In your native plant database listing for Phyla nodiflora one of the common names seems to be misspelled (fog instead of frog). FYI, if wrong, please let me know.
Common names are curious things. While no one would bat an eye about a paper dissecting some arcane point of minutiae regarding Polygonum orientale, it’s difficult to imagine a crotchety old botanist standing before his peers at a professional conference and delivering a serious exposition on “Kiss-me-over-the-garden-gate.” Where botanical names are all about science and rules, common names are about art and whimsy. Botanical names are about the sharing of information; common names are about conversation and pleasant communication.

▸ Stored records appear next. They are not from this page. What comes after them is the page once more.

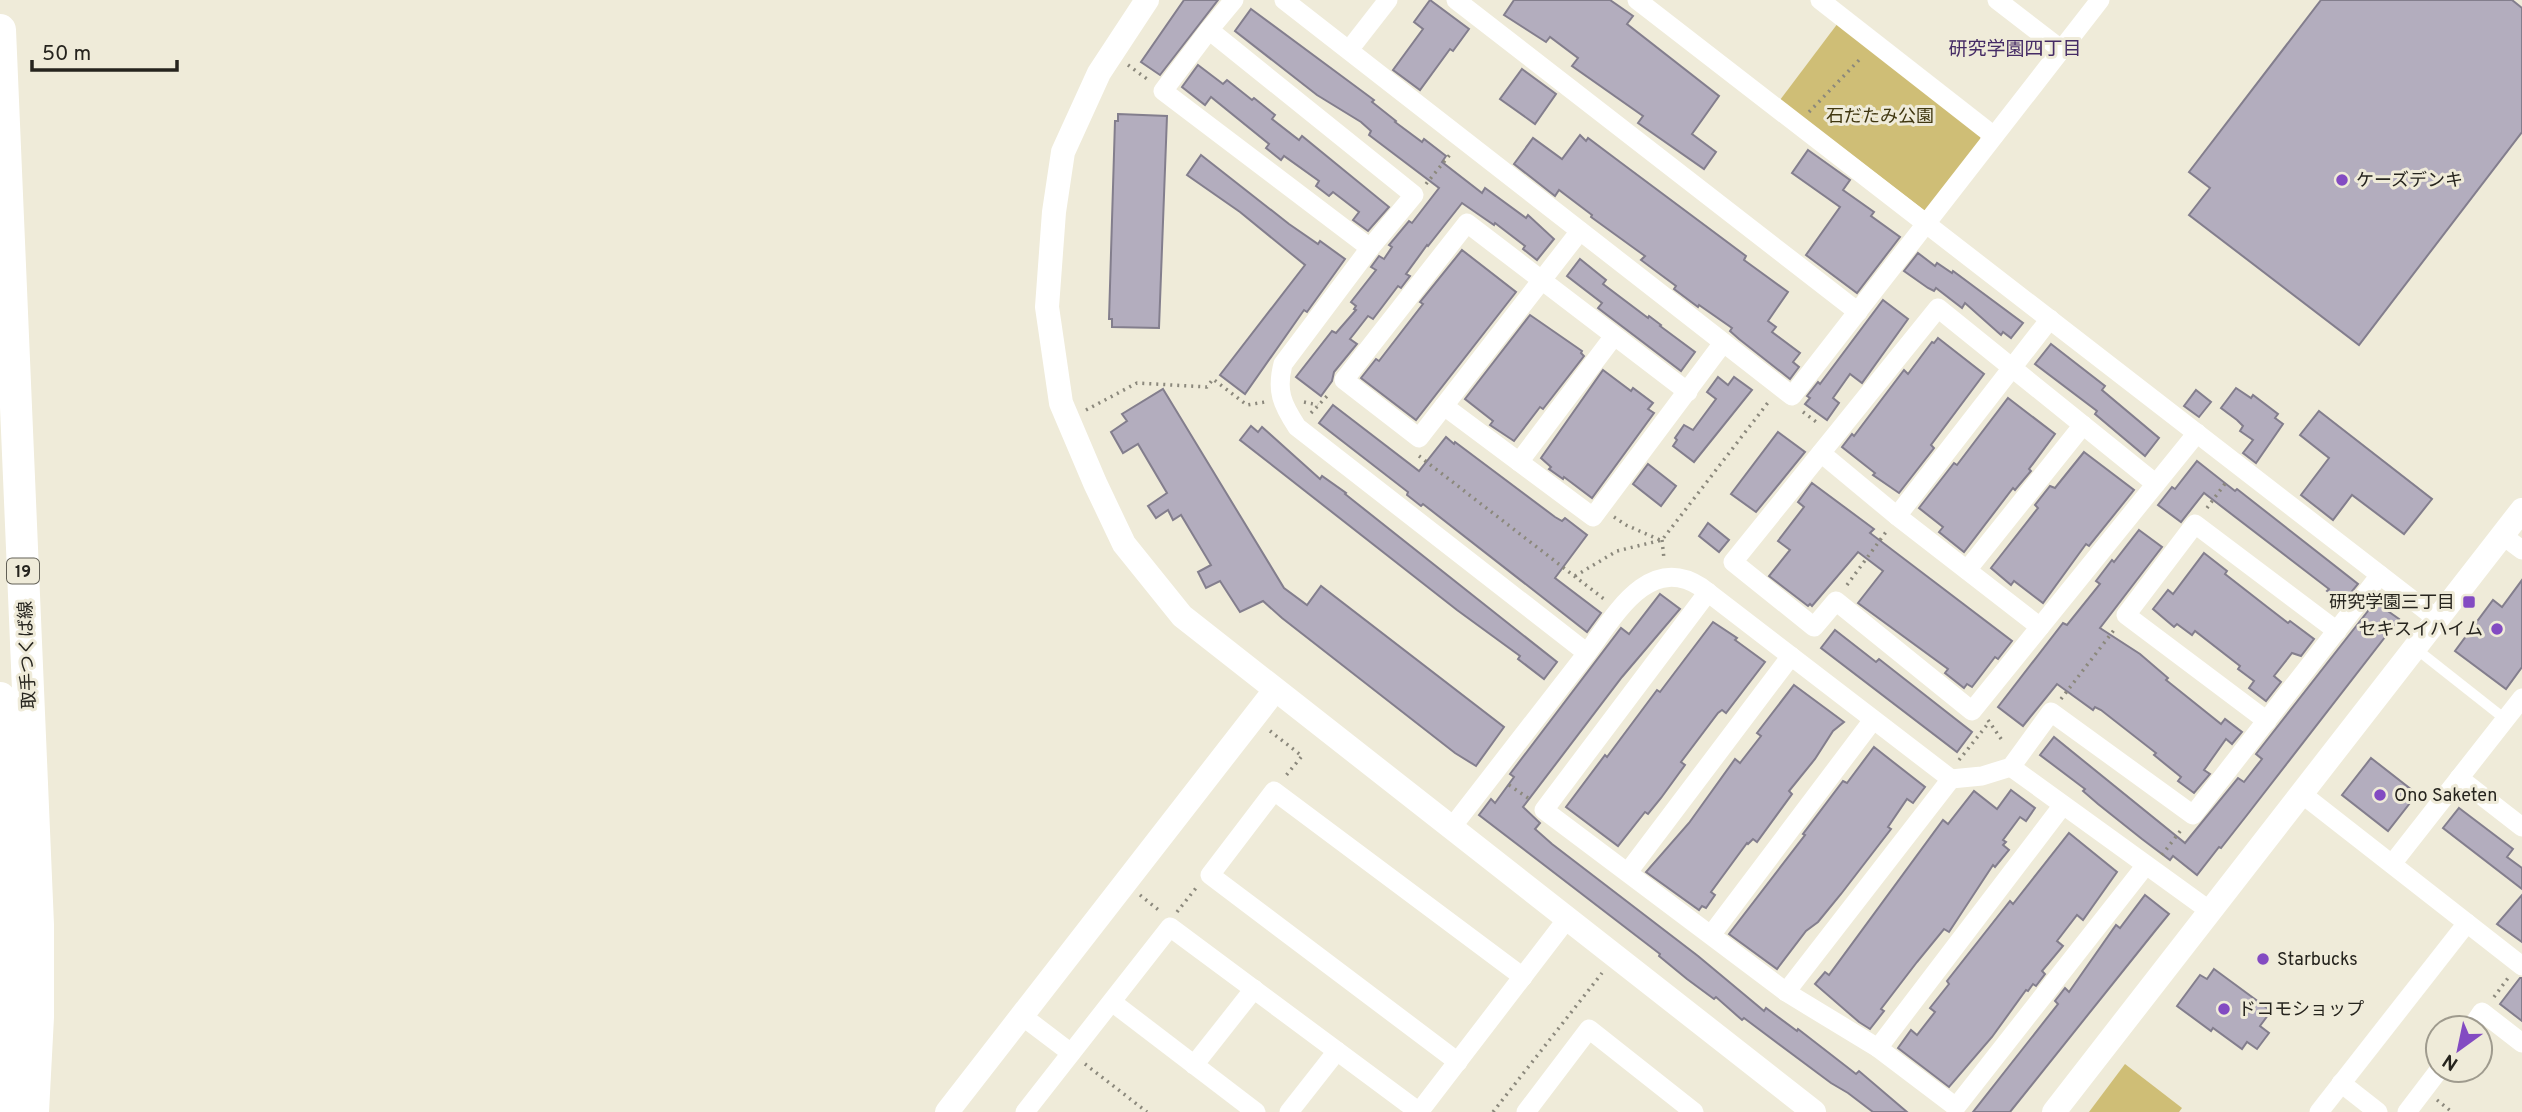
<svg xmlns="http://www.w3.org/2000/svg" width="2522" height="1112" font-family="Overpass,'Noto Sans JP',sans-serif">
<rect width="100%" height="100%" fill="#efebd9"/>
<!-- green -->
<g fill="#cfbe76">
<polygon points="1838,23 1980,132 1981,143 1931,210 1924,210 1780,100"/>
<polygon points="2125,1064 2182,1108 2179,1112 2089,1112"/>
</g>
<!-- building -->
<g fill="#b3adbe" stroke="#837e8d" stroke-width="2">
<polygon points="1184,0 1218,0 1160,75 1141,62"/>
<polygon points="1430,0 1469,29 1453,51 1450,49 1420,90 1393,70 1423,29 1414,22"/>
<polygon points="1514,0 1610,0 1633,16 1627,24 1719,96 1692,134 1716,152 1704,169 1638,123 1643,116 1572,66 1578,58 1550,37 1546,42 1504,15"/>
<polygon points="2321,0 2512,0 2522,8 2522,132 2359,345 2189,215 2210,188 2189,172"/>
<polygon points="1251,9 1374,100 1372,102 1396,121 1395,122 1422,142 1424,139 1446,156 1442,162 1482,193 1485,188 1526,218 1528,215 1554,239 1537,260 1523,249 1525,246 1495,223 1494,225 1462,203 1428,246 1427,245 1406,274 1410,276 1401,288 1398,286 1373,319 1368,316 1350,339 1357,344 1334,372 1332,381 1321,396 1296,377 1332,331 1336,333 1356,310 1354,309 1356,306 1351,302 1376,270 1371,267 1379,256 1384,259 1392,247 1389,245 1409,221 1412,223 1439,188 1369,135 1371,131 1361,122 1317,95 1235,31"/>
<polygon points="1198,65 1223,84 1227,80 1252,100 1254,98 1275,115 1272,119 1299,140 1302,136 1389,207 1368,231 1353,220 1359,212 1333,192 1329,196 1316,186 1319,181 1284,156 1281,160 1266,148 1269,144 1211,97 1205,105 1182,87"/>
<polygon points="1522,69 1556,94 1535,124 1500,99"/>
<polygon points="1118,114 1167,116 1159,328 1112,327 1112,319 1109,319 1115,121 1118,121"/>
<polygon points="1580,135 1586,141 1588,138 1620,162 1746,256 1744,260 1788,292 1768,321 1776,327 1772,332 1800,353 1793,362 1799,367 1790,379 1739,339 1730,331 1732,328 1699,305 1698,307 1674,289 1676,286 1641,260 1645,256 1591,217 1592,215 1559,190 1555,196 1514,164 1533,138 1562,159"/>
<polygon points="1808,150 1850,180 1843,190 1874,212 1871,216 1900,237 1857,293 1806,255 1840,207 1792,173"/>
<polygon points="1201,155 1289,224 1318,244 1320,241 1345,259 1307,312 1304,310 1245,394 1220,375 1305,265 1240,212 1187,175"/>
<polygon points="1462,250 1516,292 1416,420 1361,378 1376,359 1379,361 1423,304 1420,302"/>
<polygon points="1918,253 1935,266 1937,263 1952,273 1953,271 2023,323 2011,338 2003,332 2001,335 1965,303 1962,308 1936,288 1934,291 1928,288 1904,271"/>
<polygon points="1580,259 1606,280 1603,284 1648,318 1649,316 1661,325 1660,326 1695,352 1681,371 1598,308 1602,303 1567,276"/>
<polygon points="1883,300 1908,319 1862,383 1850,374 1833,398 1839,403 1827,420 1805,404 1810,398 1807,396 1818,382 1820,384"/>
<polygon points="1530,315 1582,351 1581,353 1584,356 1543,409 1540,407 1514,441 1490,425 1493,421 1465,399"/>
<polygon points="1938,338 1984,374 1931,445 1934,448 1899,493 1873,475 1875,473 1842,447 1852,434 1854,436 1904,370 1908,374 1932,342 1934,343"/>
<polygon points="2051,344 2105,386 2102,390 2159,438 2145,456 2095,414 2097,411 2035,364"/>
<polygon points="1603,370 1631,391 1633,388 1653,403 1648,409 1654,413 1592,498 1564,477 1563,479 1549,469 1551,467 1541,458"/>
<polygon points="1718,377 1728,385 1734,377 1752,390 1694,462 1673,446 1677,440 1675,438 1684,425 1693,430 1716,399 1707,392"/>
<polygon points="2236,388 2251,398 2253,395 2278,414 2275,418 2283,424 2256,463 2243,453 2253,440 2240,431 2243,426 2237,420 2221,408"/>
<polygon points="1163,389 1284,588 1307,605 1321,586 1504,727 1476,766 1455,753 1282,618 1263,601 1240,612 1220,581 1206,588 1198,572 1211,565 1181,515 1173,520 1168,510 1156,518 1148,506 1167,493 1138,444 1123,453 1111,432 1127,421 1122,414"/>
<polygon points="2196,390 2211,402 2199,417 2184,406"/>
<polygon points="2008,398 2055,434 2029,469 2031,471 2015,490 2013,488 1964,552 1939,532 1943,527 1919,508 1954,463 1957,465"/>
<polygon points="1333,405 1419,471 1446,437 1454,444 1455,442 1555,517 1562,521 1565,518 1587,535 1555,578 1601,613 1587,632 1423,504 1421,506 1407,495 1408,492 1319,423"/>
<polygon points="2319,411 2432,499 2404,534 2352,495 2333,520 2301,495 2329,458 2300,435"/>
<polygon points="1251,426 1258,432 1262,427 1320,479 1322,476 1346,493 1345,494 1557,662 1544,679 1518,659 1520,656 1457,610 1240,440"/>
<polygon points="1778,432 1805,452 1756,512 1731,494"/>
<polygon points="2084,452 2134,490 2089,546 2086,544 2043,603 2014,581 2011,585 1991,568 2038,508 2035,505 2050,486 2055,488"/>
<polygon points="2197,461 2235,491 2237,489 2358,584 2340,606 2333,600 2335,597 2327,591 2329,589 2204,493 2181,522 2158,505 2172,487 2175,489"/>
<polygon points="1648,464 1676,486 1661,506 1633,484"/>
<polygon points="1812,483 1874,529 1870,533 2012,641 1998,659 1995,657 1972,687 1967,684 1964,688 1945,673 1948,669 1858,603 1883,571 1858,552 1812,606 1810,604 1808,606 1769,576 1790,550 1778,541 1804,507 1798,502"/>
<polygon points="1708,523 1729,540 1719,552 1699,536"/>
<polygon points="2139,530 2162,547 2100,628 2140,654 2168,678 2166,680 2221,724 2225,719 2242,732 2232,744 2226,739 2204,770 2210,774 2194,793 2178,781 2181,777 2154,755 2156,753 2101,710 2095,707 2093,710 2057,684 2023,726 1998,707 2063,623 2067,625 2100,584 2096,581 2112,560 2114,562"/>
<polygon points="2204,553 2227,571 2225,574 2266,606 2288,623 2290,621 2314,639 2301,656 2292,653 2274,676 2281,682 2266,701 2249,688 2254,681 2238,669 2240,666 2195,631 2192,635 2177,624 2174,627 2153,609 2168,590 2173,594"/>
<polygon points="2522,580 2522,667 2506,689 2455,651 2493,600 2502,607"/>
<polygon points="1660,594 1680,609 1622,677 1523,807 1540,823 1535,829 1552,844 1698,956 1764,1011 1766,1008 1797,1031 1798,1029 1856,1074 1859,1071 1907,1112 1873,1112 1848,1093 1831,1083 1744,1018 1742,1020 1716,997 1714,999 1687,979 1659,956 1660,954 1479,815 1491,799 1495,803 1514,777 1510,774 1621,628 1629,634"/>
<polygon points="2375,602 2399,619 2247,815 2221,848 2219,847 2197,875 2173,856 2170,860 2142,839 2098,804 2083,791 2085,789 2040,755 2054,737 2185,843 2238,778 2244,782 2262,759 2256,754"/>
<polygon points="1713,622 1737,638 1735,640 1765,662 1726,713 1722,710 1718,713 1681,762 1685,765 1661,798 1648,814 1645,812 1618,846 1566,807 1605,755 1607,757 1657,690 1660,692"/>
<polygon points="1835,630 1876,662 1879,659 1972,732 1957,752 1821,648"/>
<polygon points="1794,685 1844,722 1833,731 1815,759 1789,791 1792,794 1757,842 1753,839 1748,844 1747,843 1711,892 1715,895 1706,908 1702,906 1699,910 1646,872 1689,823 1735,759 1740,763 1761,736 1757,733"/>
<polygon points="1874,747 1925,787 1913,803 1907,799 1888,827 1891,829 1841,894 1818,922 1806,931 1777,969 1729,934 1805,835 1803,834 1843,781 1847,783"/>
<polygon points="2371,758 2417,794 2388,831 2342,795"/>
<polygon points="2011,790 2035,808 2026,821 2020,817 2003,840 2006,842 2003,845 2009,850 1995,867 1993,865 1949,932 1944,929 1917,962 1881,1009 1884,1011 1870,1029 1859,1022 1815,984 1825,972 1829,975 1943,820 1948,824 1974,791 1997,809"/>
<polygon points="2459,808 2513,849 2507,857 2522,868 2522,889 2443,828"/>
<polygon points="2069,833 2117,872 2083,920 2077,915 2057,941 2063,946 2042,971 2045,974 2036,986 2033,984 2028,991 2026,990 1992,1037 1949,1087 1898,1048 1911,1030 1917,1035 1935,1012 1930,1008 1949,984 1947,981 2010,901 2013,904"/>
<polygon points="2145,895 2169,914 2155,931 2010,1112 1973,1112 2058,1004 2055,1001 2065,988 2069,992 2116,925 2120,928"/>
<polygon points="2522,895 2522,942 2497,924"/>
<polygon points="2214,969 2271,1011 2260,1026 2269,1033 2257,1049 2247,1042 2242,1049 2213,1028 2211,1031 2177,1006 2200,975 2207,979"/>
<polygon points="2520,978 2522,978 2522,1021 2500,1004"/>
</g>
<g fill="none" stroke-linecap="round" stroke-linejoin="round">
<!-- path -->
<g stroke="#8b887c" stroke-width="3.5" stroke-dasharray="2 5" stroke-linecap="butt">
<polyline points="1128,65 1147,79"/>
<polyline points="1809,112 1862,57"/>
<polyline points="1426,184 1452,152"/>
<polyline points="1304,402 1318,405"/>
<polyline points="1086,410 1137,383 1207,387 1213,379 1247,405 1265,402"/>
<polyline points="1803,412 1819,424"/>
<polyline points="1311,413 1330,393"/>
<polyline points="1419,456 1604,599"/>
<polyline points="2207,508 2227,481"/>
<polyline points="1614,517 1626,525 1660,540"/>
<polyline points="1662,540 1664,559"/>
<polyline points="1575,576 1617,551 1662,540 1770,400"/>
<polyline points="1847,585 1886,532"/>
<polyline points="2061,699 2114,630"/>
<polyline points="1988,720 2004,743"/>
<polyline points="1270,731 1302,756 1284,778"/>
<polyline points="1959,760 1987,725"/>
<polyline points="1509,785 1528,798"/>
<polyline points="2162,855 2181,830"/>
<polyline points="1140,895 1161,912"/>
<polyline points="1177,912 1196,888"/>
<polyline points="2494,997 2508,978"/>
<polyline points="1085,1064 1147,1112"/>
<polyline points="2437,1100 2452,1112"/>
<polyline points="1493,1112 1602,973"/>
</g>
<!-- service -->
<polyline stroke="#fff" stroke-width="10" points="2415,648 2505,719"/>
<!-- minor -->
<g stroke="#fff" stroke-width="19">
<path d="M1234,0L1209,30L1414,195L1370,248L1283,364C1276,391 1282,404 1297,427L1587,653C1614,617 1648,553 1701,587L1951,779L1982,776L2011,767L2051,712L2193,815L2380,575"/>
<polyline points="1284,0 1792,396 2100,0"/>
<polyline points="1456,0 1858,312"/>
<polyline points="1637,0 2437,619"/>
<polyline points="1820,0 1994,136"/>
<polyline points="1997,0 2062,50"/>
<polyline points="1209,30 1163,91 1370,248"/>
<polyline points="1349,50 1388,0"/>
<polyline points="1580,231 1419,438 1344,380 1467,223 1688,392"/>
<polyline points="1444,406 1593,517 1723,343"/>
<polyline points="1821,453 1897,516"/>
<polyline points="1519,462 1614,336"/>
<polyline points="2156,484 1938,308 1733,562 1814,627 1836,601 1972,711 2197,433"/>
<polyline points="2502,535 2522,550"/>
<polyline points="1967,570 2083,425"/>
<polyline points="1708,592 1544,810 1786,992"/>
<polyline points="2040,627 1897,516 2050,319"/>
<polyline points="2267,721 2126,615 2195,524 2337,631"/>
<polyline points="2011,767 2210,911"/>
<polyline points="2459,778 2522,827"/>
<polyline points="1951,779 1786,992 1878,1048 1956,1107 2146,865"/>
<polyline points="2302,794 2522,966"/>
<polyline points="1452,827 1587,653"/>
<polyline points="2392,864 2522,698"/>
<polyline points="1628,872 1791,656"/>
<polyline points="1711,935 1873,720"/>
<polyline points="1112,1002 1256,1112"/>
<polyline points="1021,1015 1071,1053"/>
<polyline points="2471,1028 2482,1012 2522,1043"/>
<polyline points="1878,1048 2063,805"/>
<polyline points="1458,1062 1210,875 1274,791 1523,977"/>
<polyline points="1194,1065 1254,989"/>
<polyline points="2341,1083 2378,1112"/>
<polyline points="1025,1112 1170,927 1419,1112"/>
<polyline points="1289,1112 1337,1051"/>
<polyline points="1419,1112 1567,919"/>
<polyline points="1526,1112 1589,1029 1694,1112"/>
<polyline points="2319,1112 2467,923"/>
<polyline points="2407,1112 2439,1070"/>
</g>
<!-- tertiary -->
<g stroke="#fff" stroke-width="24">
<polyline points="1147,0 1099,73 1063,152 1054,212 1047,307 1061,403 1095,483 1124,544 1182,616 1814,1112"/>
<polyline points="947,1112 1275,690"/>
<polyline points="2054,1112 2522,510"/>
</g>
<!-- primary -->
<g stroke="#fff" stroke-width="32">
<polyline points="0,30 38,925 38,1017 33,1112"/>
<polyline points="0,698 10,925 11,1015 6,1112"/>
</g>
</g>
<!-- markers -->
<g fill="#834bc2" stroke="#efebd9" stroke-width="2.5">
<circle cx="2342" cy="180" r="7"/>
<rect x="2462" y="595" width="14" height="14" rx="3.5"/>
<circle cx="2497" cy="629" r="7"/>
<circle cx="2380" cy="795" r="7"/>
<circle cx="2263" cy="959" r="7"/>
<circle cx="2224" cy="1009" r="7"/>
</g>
<g text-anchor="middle" stroke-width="6" stroke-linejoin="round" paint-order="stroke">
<!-- shield labels -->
<rect fill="#efebd9" stroke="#626056" stroke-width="2" x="7" y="558.5" width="32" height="25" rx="5"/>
<g font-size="16" font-weight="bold" fill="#26241e">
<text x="23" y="577">19</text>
</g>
<!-- park labels -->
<g font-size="18" fill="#403710" stroke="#efebd9">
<text x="1880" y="122">石だたみ公園</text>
</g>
<!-- poi labels -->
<g font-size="18" fill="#26241e" stroke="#efebd9" text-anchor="start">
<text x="2356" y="186">ケーズデンキ</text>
<text x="2455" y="608" text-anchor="end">研究学園三丁目</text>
<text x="2483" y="635" text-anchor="end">セキスイハイム</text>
<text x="2394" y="801">Ono Saketen</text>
<text x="2277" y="965">Starbucks</text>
<text x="2238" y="1015">ドコモショップ</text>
</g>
<!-- street labels -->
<g font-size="18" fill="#26241e" stroke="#efebd9">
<text transform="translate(27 655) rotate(-92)" y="6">取手つくば線</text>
</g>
<!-- neighbourhood labels -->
<g font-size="19" fill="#452b65" stroke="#efebd9">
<text x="2015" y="55">研究学園四丁目</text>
</g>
</g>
<!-- north arrow -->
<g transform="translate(2459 1049) rotate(213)"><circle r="33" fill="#efebd9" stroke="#9f9b8e" stroke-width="2"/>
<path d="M0-5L12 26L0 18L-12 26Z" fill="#834bc2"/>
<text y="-10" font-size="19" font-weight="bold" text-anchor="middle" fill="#26241e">N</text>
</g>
<!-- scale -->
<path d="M32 60v10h145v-10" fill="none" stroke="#26241e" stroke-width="3.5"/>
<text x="42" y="60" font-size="21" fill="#26241e" stroke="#efebd9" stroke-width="5" paint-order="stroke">50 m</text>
</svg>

Botanical names are neat and orderly, law-abiding citizens; common names are messy, free-wheeling, teenaged scofflaws.
All of that is a way of saying that “frogfruit” and “fogfruit” are like the old chewing gum ads – they’re “two… two… two mints in one!” OK, Phyla nodiflora is not a mint, it’s in the Verbena family, but both common names are commonly applied to that species and several others related to it. In fact, fogfruit probably even predates frogfruit as a common name by about 100 years (early 1800’s for fogfruit vs. early 1900’s for frogfruit). Most likely, frogfruit arose as a common name from a mispronunciation or misspelling of fogfruit. I have in my mind the scene of a copy editor looking at “fogfruit” and saying, “That can’t be right! What the heck is a fogfruit? It must be, oh, I don’t know, maybe frogfruit! Yep, that must be it. Frogfruit makes a lot more sense! Set the type, boys!” Even today, if you do a Google search for each common name, you’ll get more “hits” for fogfruit than you will for frogfruit. Neither common name makes much sense to me and I’m still looking for a good (non-fanciful) explanation for the origin of either one. My personal preference is for the common name, Turkey-tangle, but that’s another issue altogether.